Alliances and vessel sharing agreements have been blamed for reducing competition between carriers. But without them the consolidation in the container shipping segment may have happened faster.
AS THE European Commission begins its deliberations on whether to extend the consortia block exemption for another five years, battle lines are being drawn over the costs and benefits of alliances and vessel sharing agreements.
A recent International Transport Forum report concluded that “liner shipping does not have unique characteristics that justify exemptions from competition law, either for conferences or for alliances”.
But Drewry has come down on the side of the carriers, arguing that shippers have benefitted from the existence of consortia as they have helped facilitate competition in an increasingly consolidated market.
“The formation of the current alliance structure was a defensive move to lower costs at a time of serious financial distress that brought about the demise of Hanjin Shipping,” Drewry said. “Without such agreements in place, it is our view that market concentration would accelerate at even faster pace than it is as it would place even higher barriers of entry into European trades.”
The assertion is because economies of scale have led to the introduction of ultra-large containerships on Asia-Europe trade, and that there would be a shift in the balance of power between carriers that could afford to invest in this class of ship and those that could not.
“Alliances have at least kept entry into the ULC club open to more lines than otherwise would have been the case, negating the need to purchase all of the ships required to operate a weekly service,” Drewry said.
While it was possible that some carriers could maintain similar port pairings without being in an alliance, it would require the introduction of additional tonnage, making it hard to sustain utilisation. It would also extend transit times and reduce direct services.
“The reality is that the Asia-north Europe trade will in the not too distant future be entirely populated with ULCs, so without access to alliances any lacking carriers would be at such a cost disadvantage they would likely be dissuaded from entry,” Drewry said.
But few carriers will have enough ULCs in the short-to-medium term to run their own loops.
“Given it requires 10-12 ships per service, even Maersk and Mediterranean Shipping Co could entertain running maybe three Asia-Europe services on their own, down from the six offerings they have now,” Drewry said.
But if consolidation continues among container lines, alliances may reach a natural endpoint of their own, Drewry noted.
“The economic efficiency of alliances may decrease as carriers become larger and fewer, being better able to fill the biggest ships on their own,” Drewry said.

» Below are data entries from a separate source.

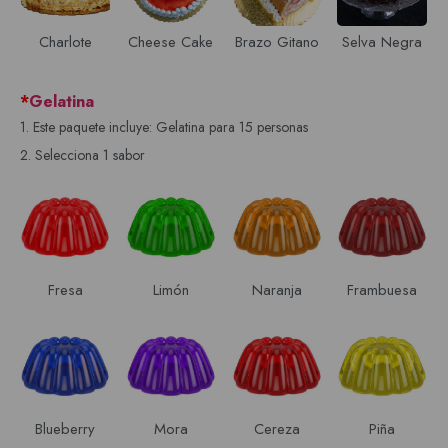
Charlote
Cheese Cake
Brazo Gitano
Selva Negra
*
Gelatina
1. Este paquete incluye: Gelatina para 15 personas
2. Selecciona 1 sabor
Fresa
Limón
Naranja
Frambuesa
Blueberry
Mora
Cereza
Piña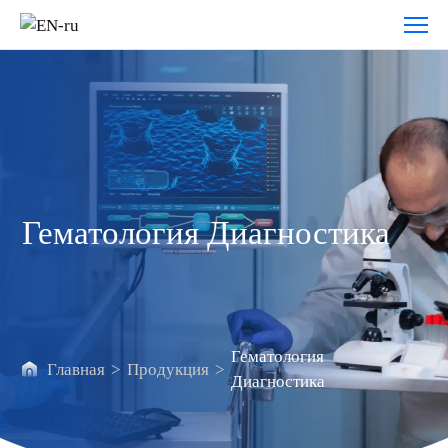
Гематология
Диагностика
Гематология Диагностика
Гематология
Главная
>
Продукция
>
Диагностика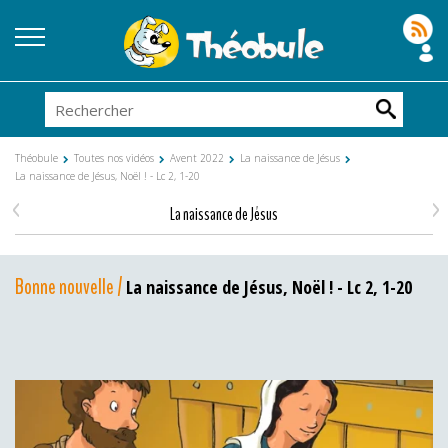
Théobule
Toutes nos vidéos
Avent 2022
La naissance de Jésus
La naissance de Jésus, Noël ! - Lc 2, 1-20
<
>
La naissance de Jésus
Bonne nouvelle /
La naissance de Jésus, Noël ! - Lc 2, 1-20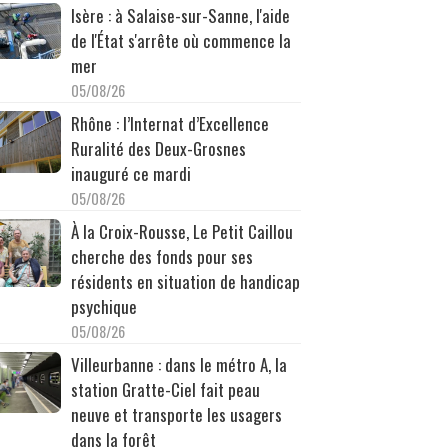
Isère : à Salaise-sur-Sanne, l'aide
de l'État s'arrête où commence la
mer
05/08/26
Rhône : l’Internat d’Excellence
Ruralité des Deux-Grosnes
inauguré ce mardi
05/08/26
À la Croix-Rousse, Le Petit Caillou
cherche des fonds pour ses
résidents en situation de handicap
psychique
05/08/26
Villeurbanne : dans le métro A, la
station Gratte-Ciel fait peau
neuve et transporte les usagers
dans la forêt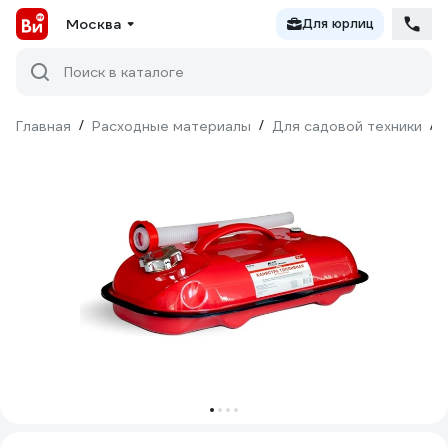
Москва
Для юрлиц
Поиск в каталоге
Главная
/
Расходные материалы
/
Для садовой техники
/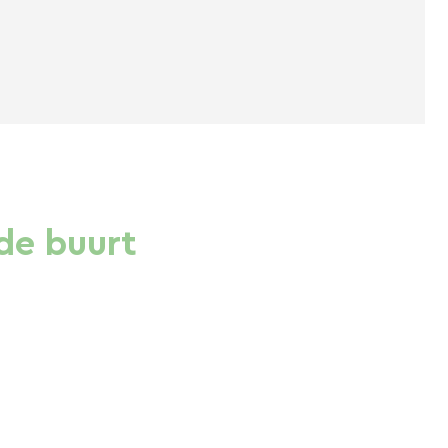
de buurt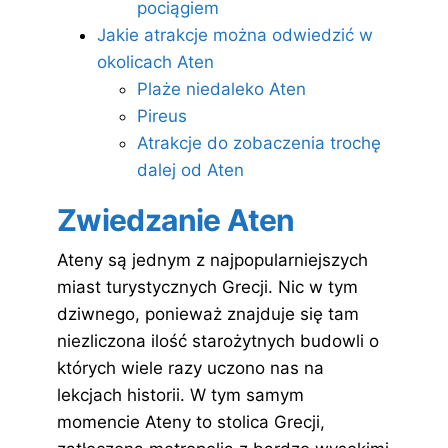
pociągiem
Jakie atrakcje można odwiedzić w
okolicach Aten
Plaże niedaleko Aten
Pireus
Atrakcje do zobaczenia trochę
dalej od Aten
Zwiedzanie Aten
Ateny są jednym z najpopularniejszych
miast turystycznych Grecji. Nic w tym
dziwnego, ponieważ znajduje się tam
niezliczona ilość starożytnych budowli o
których wiele razy uczono nas na
lekcjach historii. W tym samym
momencie Ateny to stolica Grecji,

“Instead of three or four alliances or vessel sharing agreements involving 15 carriers per trade, we can envisage a future with say only four independent mega-carriers per trade and no alliances. On the flip side, if containerships grow larger than the current maximum the need for alliances will become more imperative.”
For now, however, shippers should not fear alliances that have aided competition during a period of concentration.
“That process is ongoing, but will likely accelerate without consortia block exemption,” Drewry said.